2,3-Dihydro-2,3-dihydroxyaflatoxin B1 (dihydrodiol) was formed as a major metabolite in the incubation of aflatoxin B1 with rat and hamster liver microsomes. The yield of the dihydrodiol was maximal at pH 6.5, was reduced nicotinmide adenine dinucleotide phosphate- and cytochrome P-450-dependent, and was increased 2- to 4-fold by pretreatment of the animals with phenobarbital; pretreatment with 3-methylcholanthrene did not alter the activity of rat hepatic microsomes. Inhibitors of epoxide hydrase did not lower the yield of the dihydrodiol in these systems.

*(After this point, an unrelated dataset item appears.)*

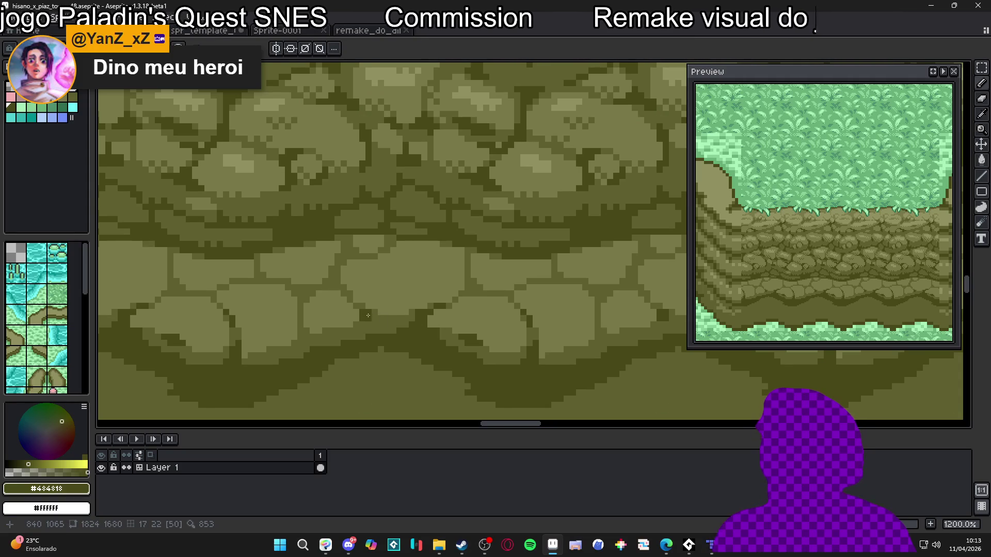
pyautogui.keyDown('alt'); pyautogui.click(363, 308); pyautogui.keyUp('alt')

Negligible yields of the dihydrodiol were formed from aflatoxin B1 and rat liver microsomes in the presence of DNA. Little or no formation of the dihydrodiol was noted with microsomes from rat intestinal mucosa, kidney, or lung. These results further support the formation of aflatoxin B1 2,3-oxide as a major electrophilic metabolite of aflatoxin B1 in rat and hamster liver microsomal systems, since this highly reactive epoxide would be expected to hydrolyze readily to form the dihydrodiol.